# start of TEXT BLOCK

Michel Vaarten (born 17 January 1957) is a retired track cyclist and road bicycle racer from Belgium. He represented Belgium at the 1976 Summer Olympics in Montreal, Quebec, Canada, where he won silver medal in the 1.000m time trial behind East Germany's Klaus-Jürgen Grünke. Vaarten was a professional from 1979 to 1992. He won 12 national titles, one European title and one world title, mainly in track cycling. Vaarten is currently piloting a Derny bike in many Six Day Cycling events around Europe.

After his competitive career, he served as a pacemaker.

Teams
1979: Mini Flat-VDB (Belgium)
1980: Eurobouw (Belgium)
1981: Fangio-Sapeco-Mavic (Belgium)
1982: Amko Sport (Netherlands)
1983: Suntour (Belgium)
1984: Fangio-Ecoturbo (Belgium)
1984: Suntour (Belgium)
1985: Unknown
1986: Eurosteiger (Belgium)
1987: Schwinn-Icy Hot (United States)

# end of TEXT BLOCK
# start of RECORDS PROVIDED

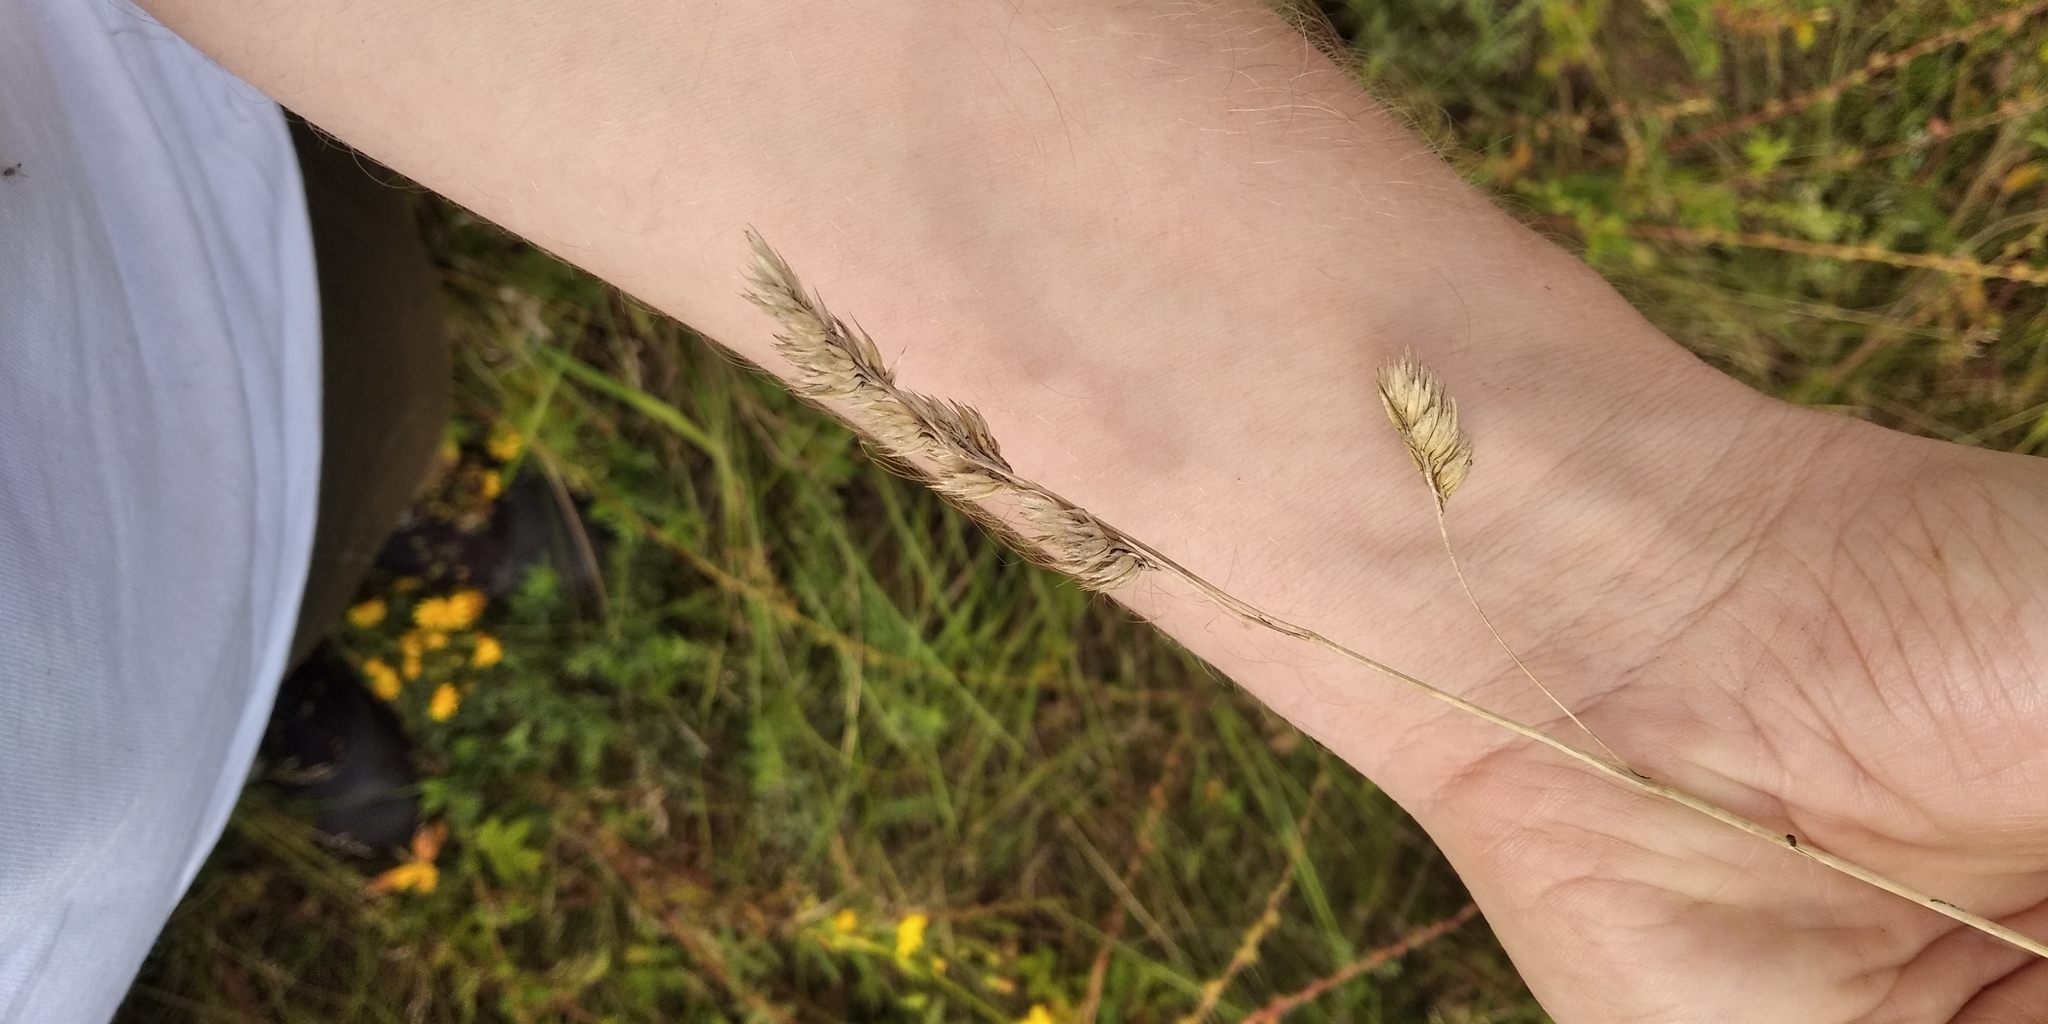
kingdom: Plantae
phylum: Tracheophyta
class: Liliopsida
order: Poales
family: Poaceae
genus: Dactylis
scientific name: Dactylis glomerata
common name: Orchardgrass
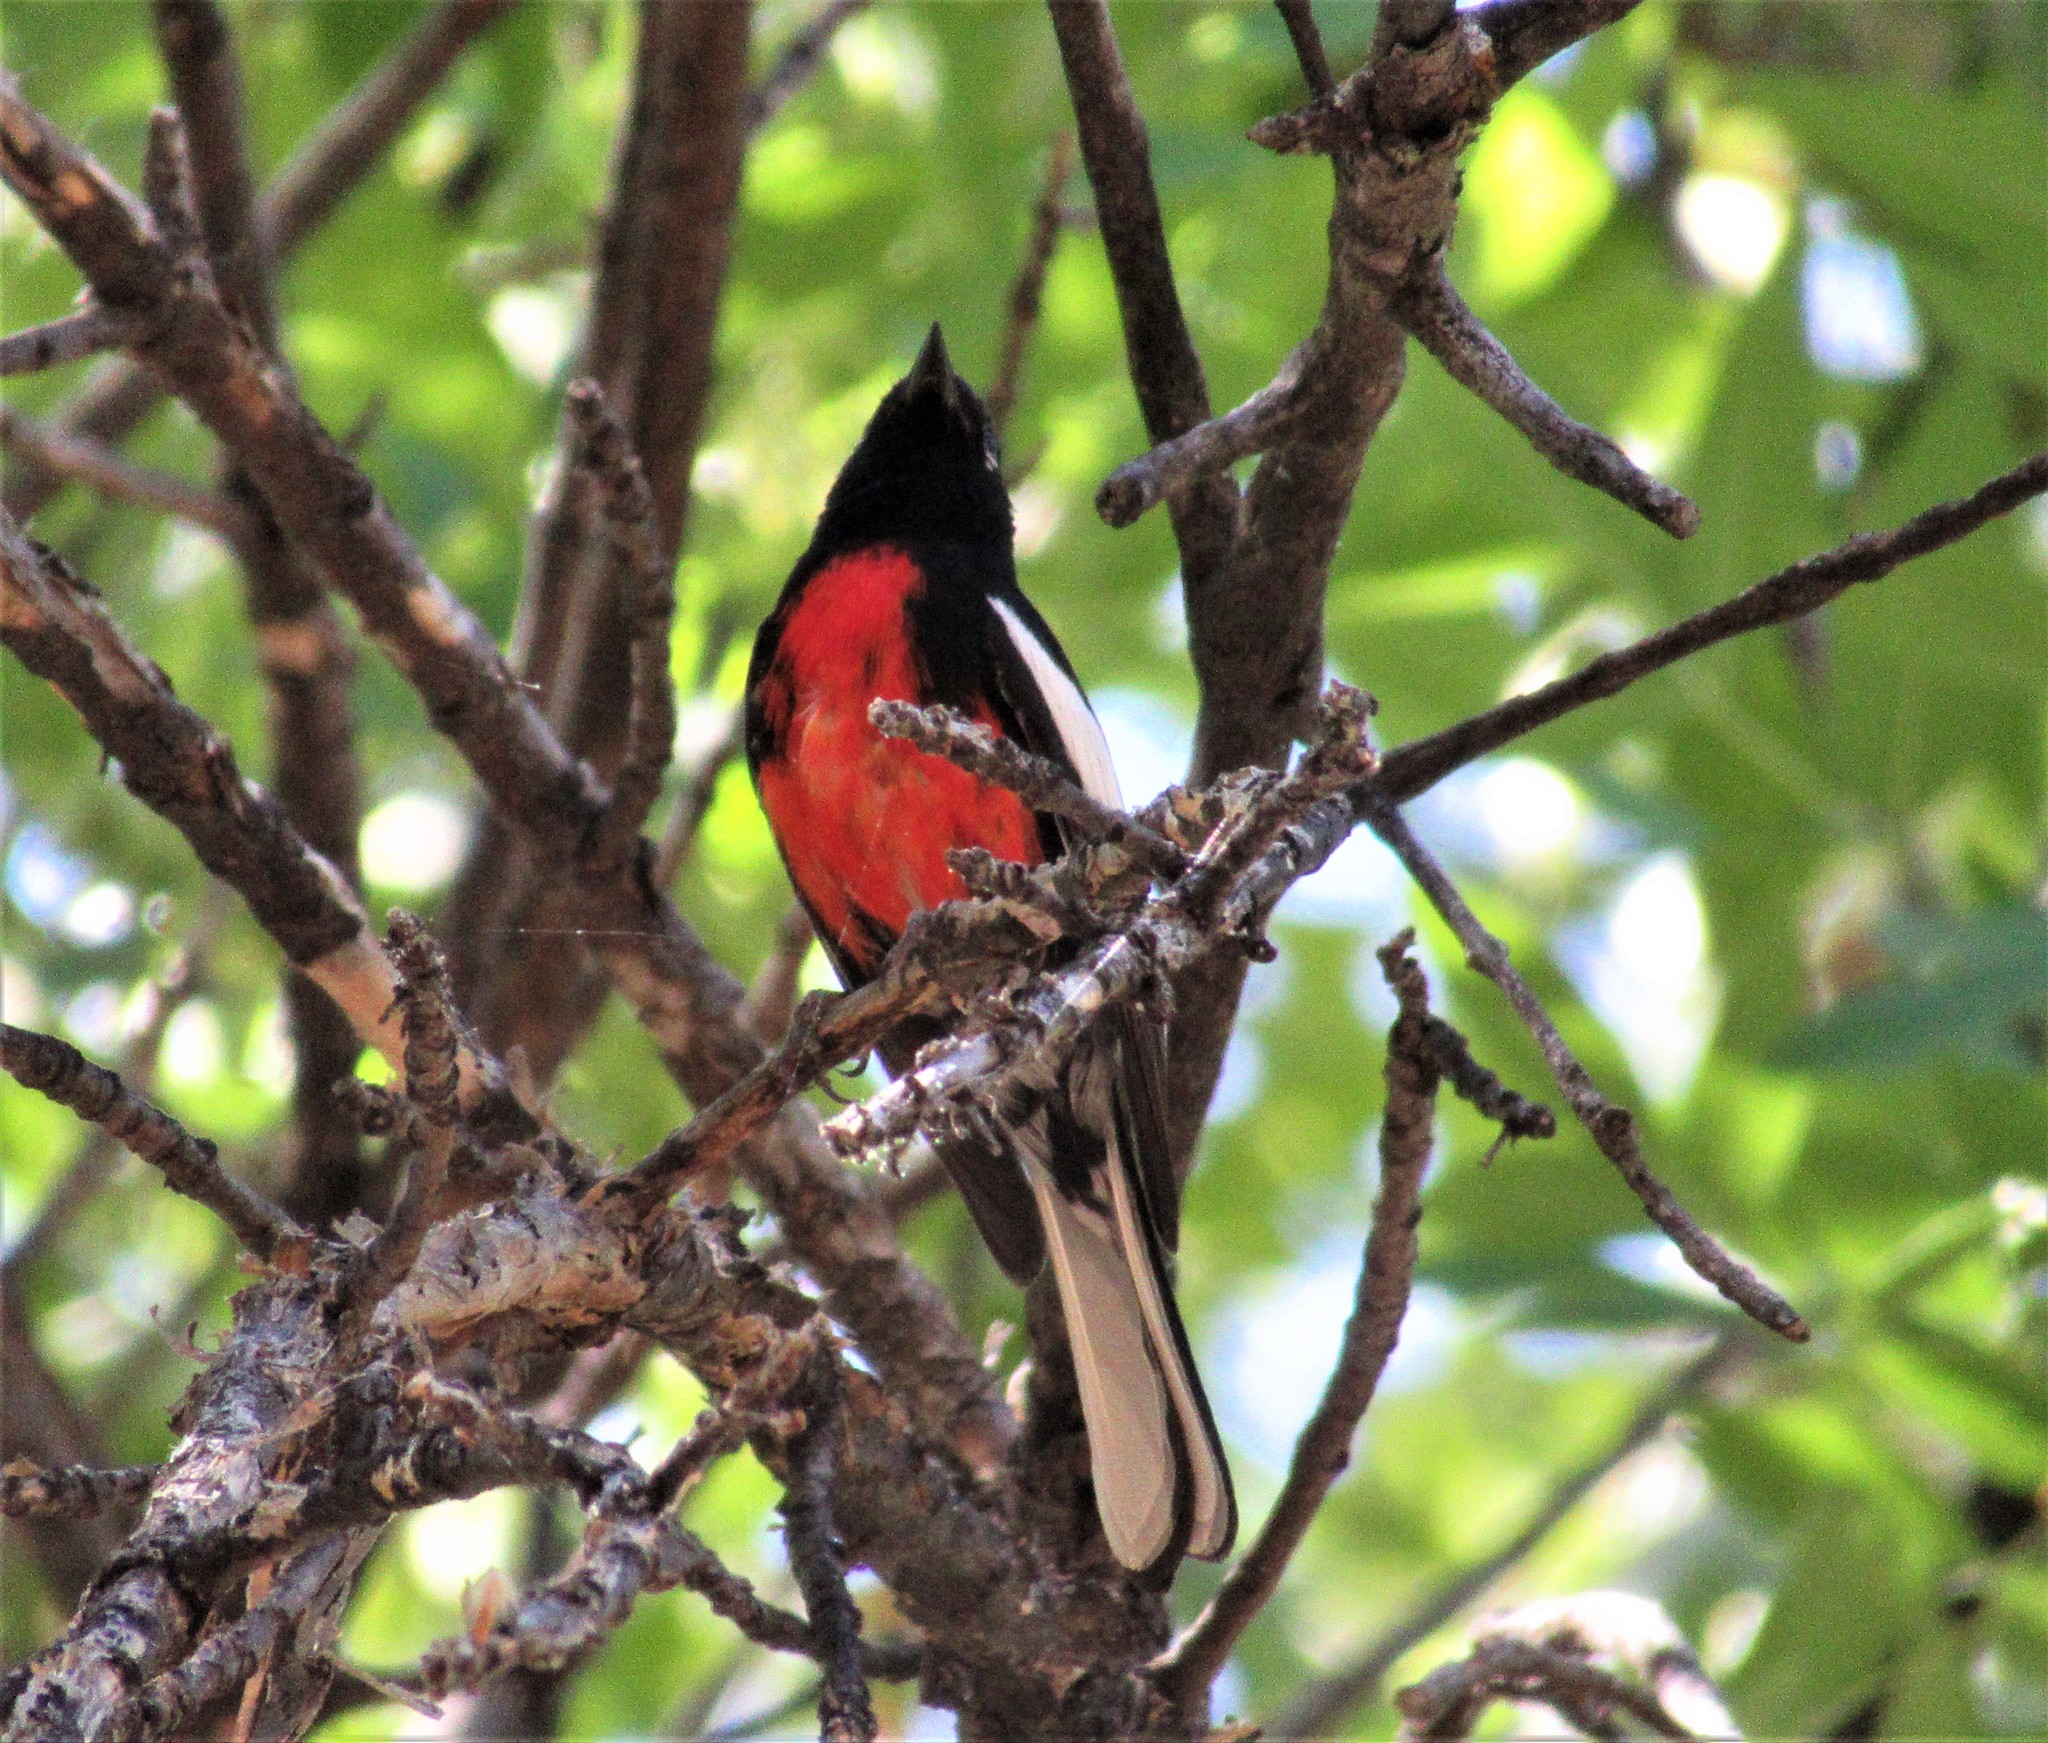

# end of RECORDS PROVIDED

*WHAT YOU HAVE TO DO:* Copy the stretch of the text on Michel Vaarten from "1981: Fangio-Sapeco-Mavic (Belgium)" through "Hot (United States)", substituting "SunTour" for every occurrence of "Suntour".

*EXERCISE RESULT:*
1981: Fangio-Sapeco-Mavic (Belgium)
1982: Amko Sport (Netherlands)
1983: SunTour (Belgium)
1984: Fangio-Ecoturbo (Belgium)
1984: SunTour (Belgium)
1985: Unknown
1986: Eurosteiger (Belgium)
1987: Schwinn-Icy Hot (United States)